Mr RONALDSON (2:36 PM) —My question is addressed to the Acting Prime Minister and Minister for Transport and Regional Services. Would the Acting Prime Minister advise what action the government is taking to ensure that remote communities and regional and rural communities, such as those in my electorate of Ballarat, have the ability to maximise their social and economic future?


Mr ANDERSON (Deputy Prime Minister) —I thank the honourable member for his question and acknowledge his very real interest in creating opportunities for rural and regional Australia, much of which is experiencing what might be called the tough end of very real economic change.

The Regional Solutions Program will provide $90 million over four years. It is a direct response, along with a range of other initiatives, to last year's Regional Australia Summit. It joins, for example, such initiatives as the $1.8 billion expenditure outlined in the areas of health, Agriculture—Advancing Australia and more equitable access to education, particularly in remote areas. Of course, since then there has been the salinity and water commitment of the government—a very full, detailed and comprehensive response to the needs that were outlined at that summit.

The Regional Solutions Program recognises that one-size-fits-all programs coming out of Canberra—where Canberra pretends that it knows best—do not work. Regional communities want to share responsibility with government for their region's development. They want to be given the tools and the capacity to take forward their own drive and their own ideas and to develop their own futures. The program targets communities experiencing economic and social disadvantage, including particularly high levels of unemployment and inadequate services. It is designed to help such communities build capacity and to identify and implement development opportunities. It will complement other government programs such as the Rural Transaction Centres, Stronger Families and Communities, Networking the Nation, and of course the Regional Assistance Program. Communities can seek assistance in conjunction with these other programs if that best meets their needs.

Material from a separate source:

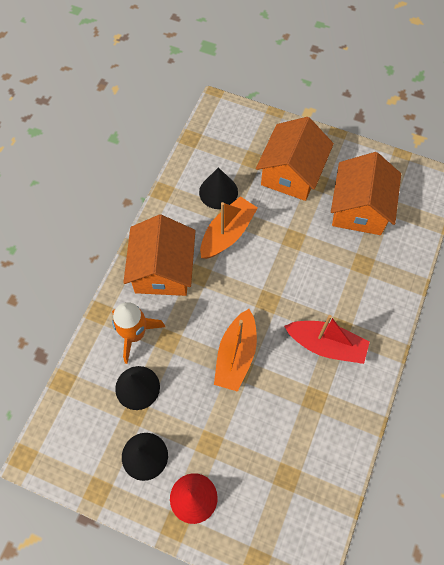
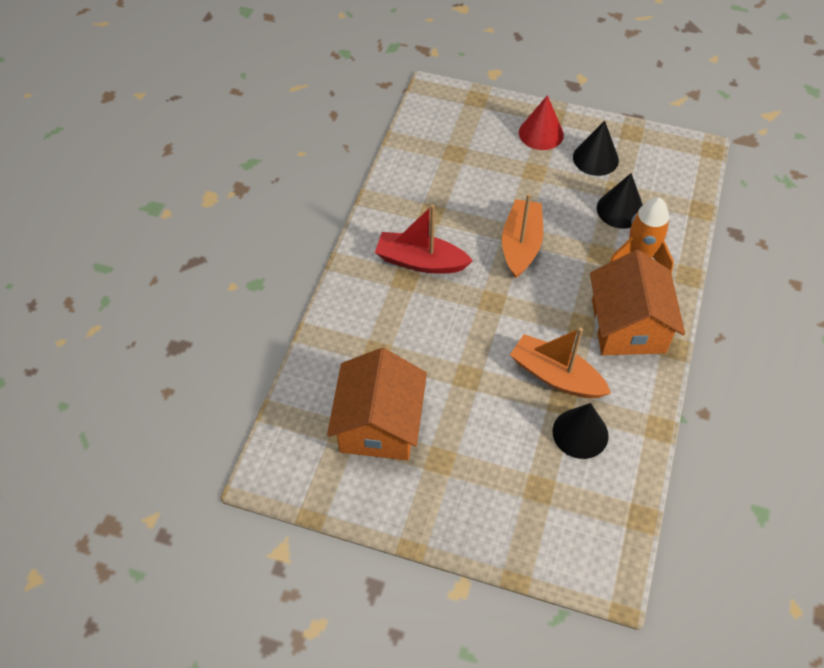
camera: 175 degrees right, 10 degrees down
(227, 234) = (556, 376): orange boat -> orange boat turned 90 degrees clockwise
(291, 173) = (478, 470): orange house -> none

After careful analysis of a number of programs that have been put forward for other government initiatives that did not quite fit, we have announced five pilot programs, one of which is in fact in the electorate of the member who asked the question, the member for Ballarat, and that is $56,000 to the Creswick district newspaper to enlarge that community's newspaper's operations and distribution, including the establishment of Internet facilities. It is very important indeed that people in rural, regional and remote areas be given an opportunity to upskill their abilities in areas which are going to be critical to people accessing the new economy. I know that that has been very welcome. Other examples include $330,000 to the Border Highlands Rail to restore the nationally significant Wallangarra railway station as part of an attempt to build a tourism industry with much greater depth in that hard-pressed region.

In the Atherton Tablelands, which has experienced enormous stress in recent years through the winding back, for example, of the tobacco industry and where farmers have been affected by that and a whole range of other problems, there is nearly $300,000 for that community to develop, through a community liaison officer, a whole new range of both domestic and export markets. There is $55,000 going to the Northern Territory Christian Schools Association to promote greater integration of education and community wellbeing at a remote community there, and there is $100,000 to conduct a Tweed Shire agricultural land viability study as people in that area cope with enormous change in land use management. There are a variety of programs from planning through to modest seed funding for capital infrastructure available under this very useful, flexible program which is designed to help communities meet their own needs and drive forward their own ideas and their own initiatives in partnership rather than being dictated to by Canberra.